Nun ist endlich Ruhe in sein Leben eingekehrt. Im August heiratete er seine große Liebe Stefanie, am Sonntag wird er um 10 Uhr als Pfarrer installiert. Doch eines wird er auch jetzt nicht aufgeben: "Ich werde nie aufhören, Gott zu suchen. So bleibe ich immer offen für die Begegnung mit ihm."

 

Altkatholische Kirche

1909 gründete sich die Altkatholische Kirchengemeinde von Linz. Heute hat sie rund 600 Mitglieder und ist neben Ried die zweite Gemeinde in Oberösterreich. Das Gemeindegebiet reicht über den Zentralraum Linz, Wels, Steyr bis nach Molln. Die Kirche liegt direkt im Prunerstift und kann über die Musikschule betreten werden.

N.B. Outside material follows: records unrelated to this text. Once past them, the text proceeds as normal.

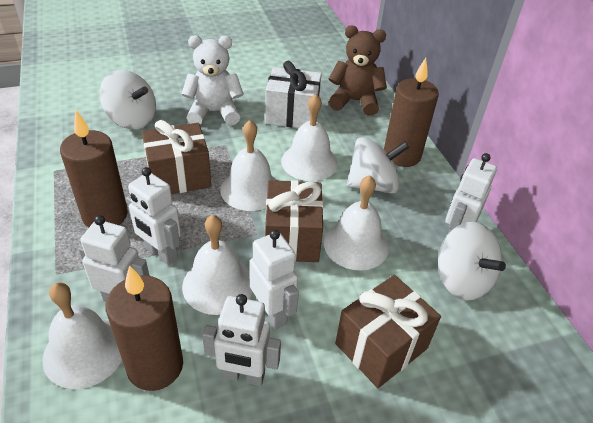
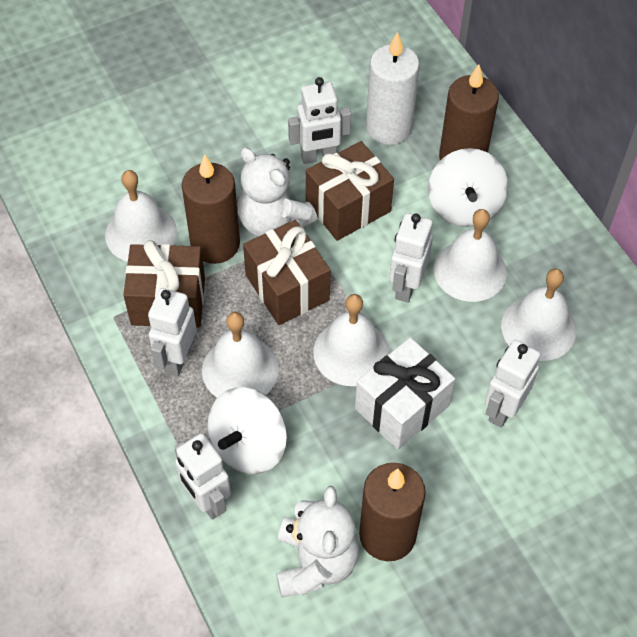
brown teddy bear: [329,25,387,116] = 1 -> none = 0
white candle: none = 0 -> [366,32,419,145] = 1
white spinning top: [99,70,156,129] [347,137,409,194] [438,222,506,301] = 3 -> [208,387,287,474] [428,148,508,227] = 2
white teddy bear: [182,35,244,125] = 1 -> [238,147,318,237] [276,486,360,598] = 2

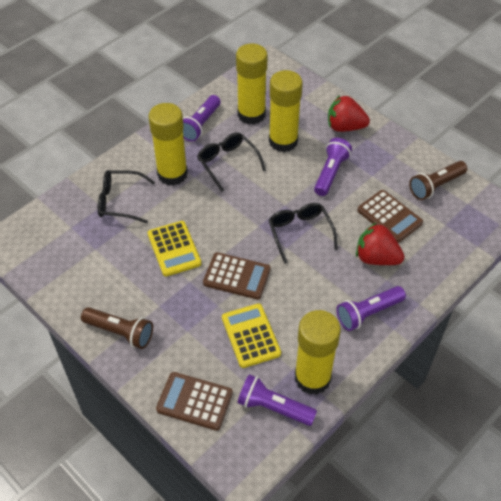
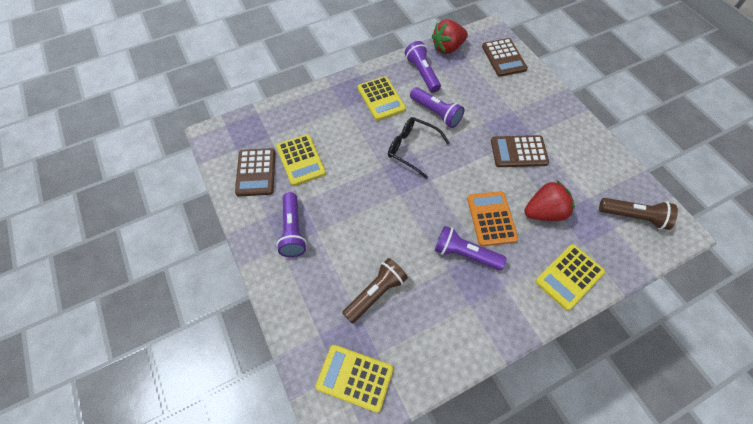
black glasses: [98,170,155,223] [197,132,266,192] [268,203,338,264] = 3 -> [388,117,450,179] = 1
orange calculator: none = 0 -> [467,191,518,246] = 1
yellow calculator: [147,221,202,277] [222,303,281,368] = 2 -> [276,134,326,186] [316,345,393,413] [358,76,406,121] [535,244,605,311] = 4
yellow glue stick: [149,103,188,186] [236,44,267,125] [269,70,303,152] [295,310,341,395] = 4 -> none = 0

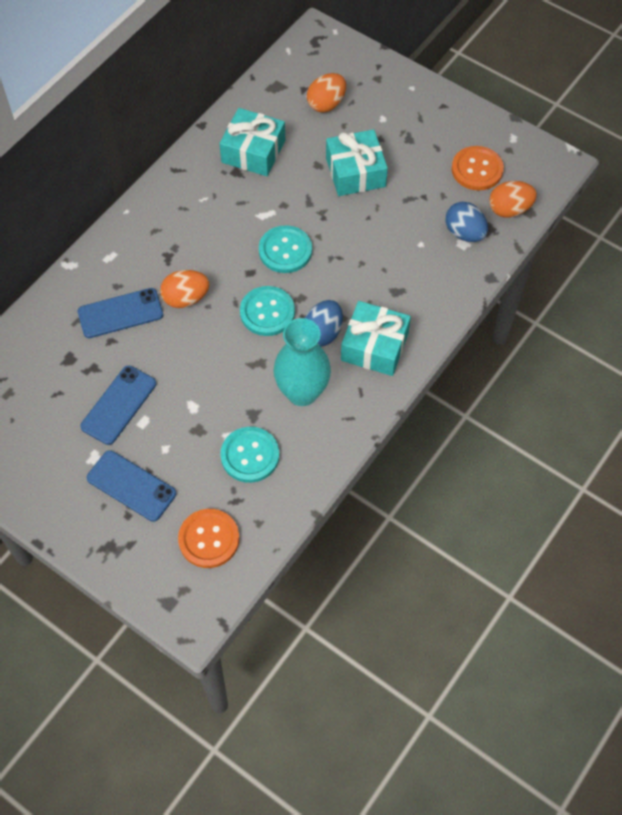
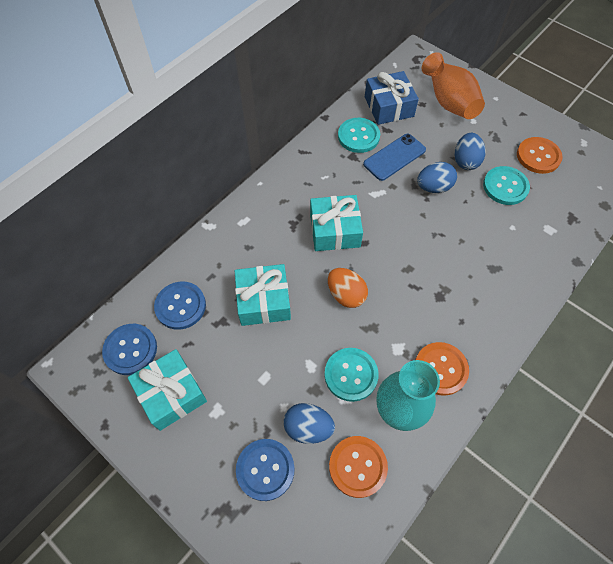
blue button: none = 0 -> [102,324,157,375] [154,281,206,330] [236,439,295,501] = 3
blue egg: [305,300,343,346] [446,202,488,242] = 2 -> [283,403,335,444] [417,162,457,193] [455,133,485,170] = 3
blue gift: none = 0 -> [365,71,419,125] = 1
blue phone: [78,288,163,338] [80,365,156,445] [87,450,176,522] = 3 -> [363,134,426,181] = 1
orange button: [178,509,239,568] [452,146,504,190] = 2 -> [329,436,388,498] [415,342,469,396] [517,137,563,174] = 3
orange egg: [160,270,209,308] [307,73,346,113] [489,181,537,218] = 3 -> [328,268,368,308] = 1
orange vase: none = 0 -> [422,52,485,119] = 1

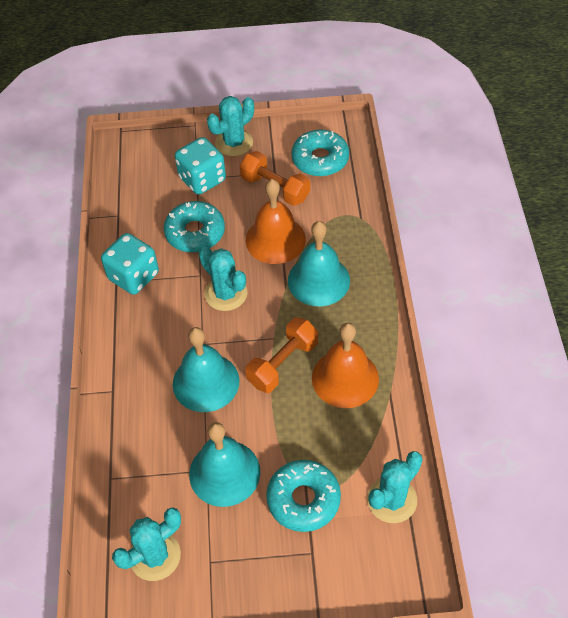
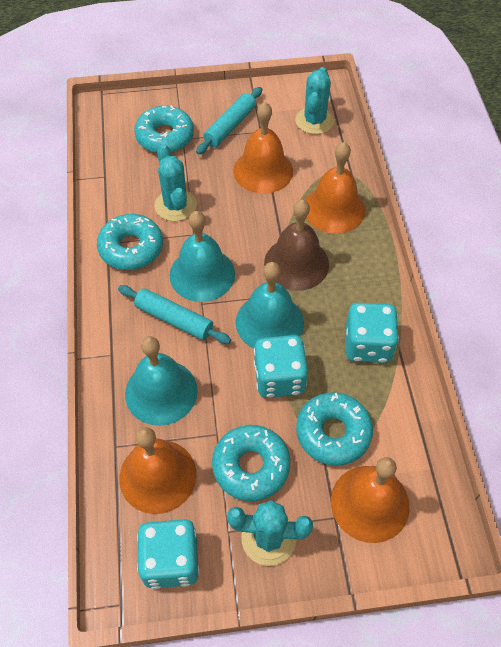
brown bell: none = 0 -> [264,200,329,291] = 1
orange bell: [245,179,306,264] [312,323,379,408] = 2 -> [119,427,196,514] [234,102,293,194] [305,142,365,234] [331,457,410,543] = 4
orange dumbbell: [240,151,310,206] [245,317,318,393] = 2 -> none = 0
turquoise cactus: [112,507,181,581] [199,247,247,311] [207,96,254,156] [367,451,423,523] = 4 -> [155,144,197,221] [227,500,313,566] [295,67,334,134] = 3
turquoise dice: [101,233,159,295] [175,137,226,195] = 2 -> [137,519,199,589] [254,335,308,398] [345,303,399,363] = 3
turquoise donut: [164,201,225,252] [266,460,341,532] [291,130,349,177] = 3 -> [97,214,163,270] [134,105,194,153] [212,425,290,501] [296,392,373,466] = 4
turquoise rolling pin: none = 0 -> [118,285,231,344] [196,87,262,155] = 2

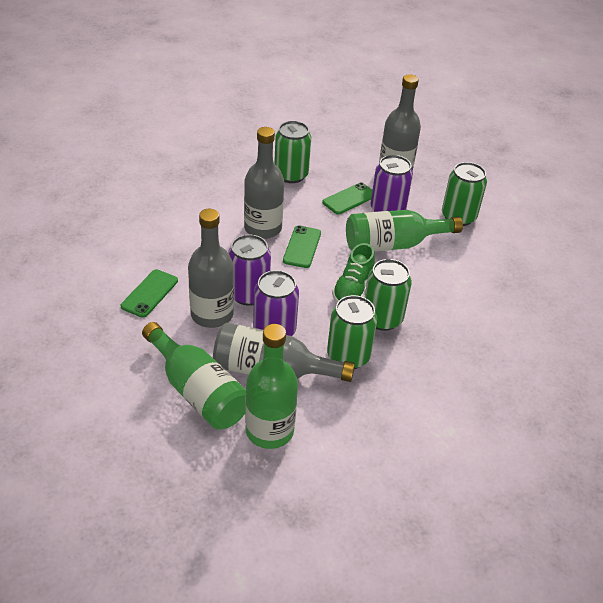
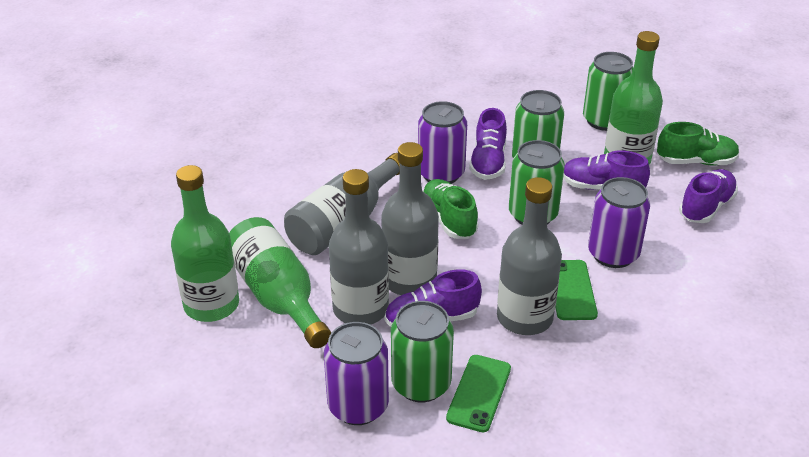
green phone: [121,269,178,318] [283,225,321,268] [322,182,372,214] = 3 -> [446,355,511,432] [556,260,598,320] = 2
green shoe: [332,243,375,303] = 1 -> [423,179,478,239] [657,122,740,166] = 2
purple shoe: none = 0 -> [385,269,482,327] [469,108,507,180] [563,150,650,190] [679,169,738,223] = 4

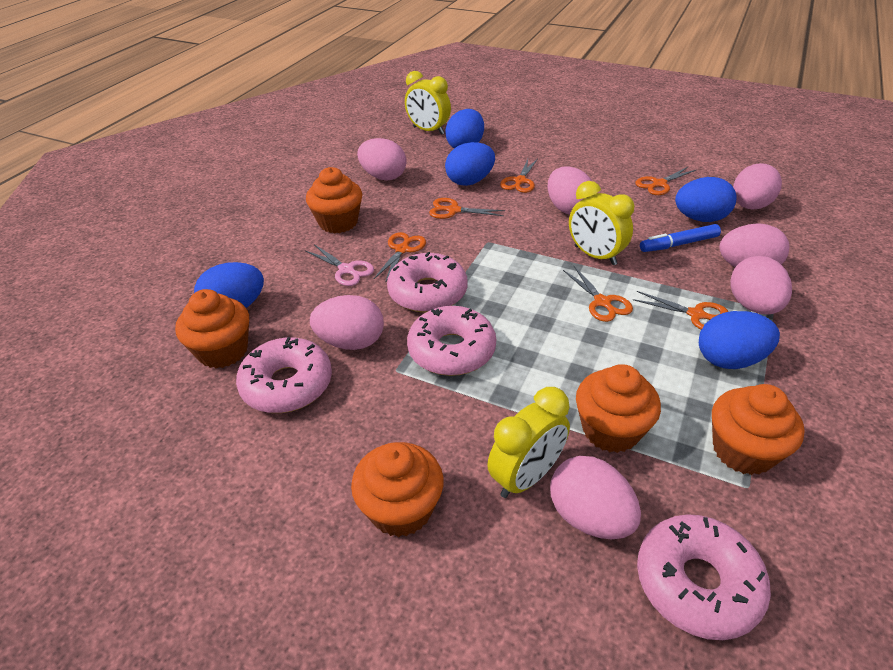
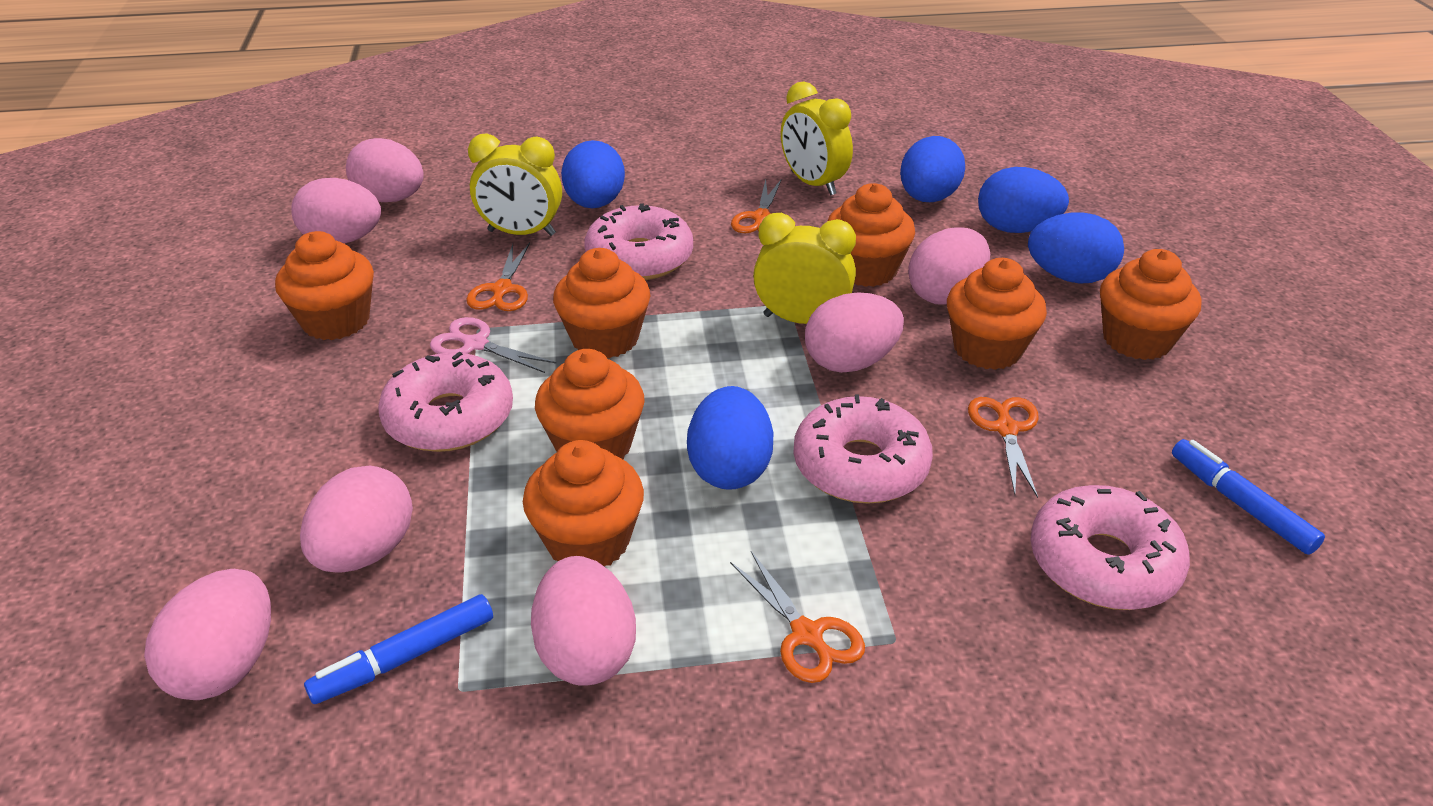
blue marker: [640,224,721,252] = 1 -> [304,594,493,704] [1172,439,1325,555] = 2
orange cupcake: [175,289,249,368] [306,167,362,233] [351,442,444,537] [576,364,661,453] [712,384,805,475] = 5 -> [275,231,374,340] [523,440,644,566] [535,349,645,459] [553,248,650,359] [828,183,915,287] [947,258,1047,370] [1100,249,1201,360] = 7
orange scissors: [374,232,426,283] [429,198,505,219] [500,159,538,193] [563,266,633,322] [633,291,728,330] [635,167,696,195] = 6 -> [466,243,530,311] [730,551,865,683] [731,179,782,233] [968,397,1038,498] = 4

Die Altkatholische Kirche spaltete sich nach dem Ersten Vatikanischen Konzil 1870 von der römisch-katholischen Kirche ab, weil sie die Unfehlbarkeit des Papstes nicht anerkannte. Glaubens- und Liturgieverständnis sind dennoch ähnlich. In der Altkatholischen Kirche dürfen Priester aber heiraten, dieses Amt steht auch Frauen offen. Bischöfe werden von der Synode gewählt, Pfarrer von der Kirchengemeinde.

10.000 Altkatholiken gibt es in Österreich, prominente Mitglieder: Hannes Androsch oder der verstorbene Künstler Alfred Hrdlicka. Österreichweit gibt es elf Pfarren. Der Landeskirche steht Heinz Lederleitner als Bischof vor.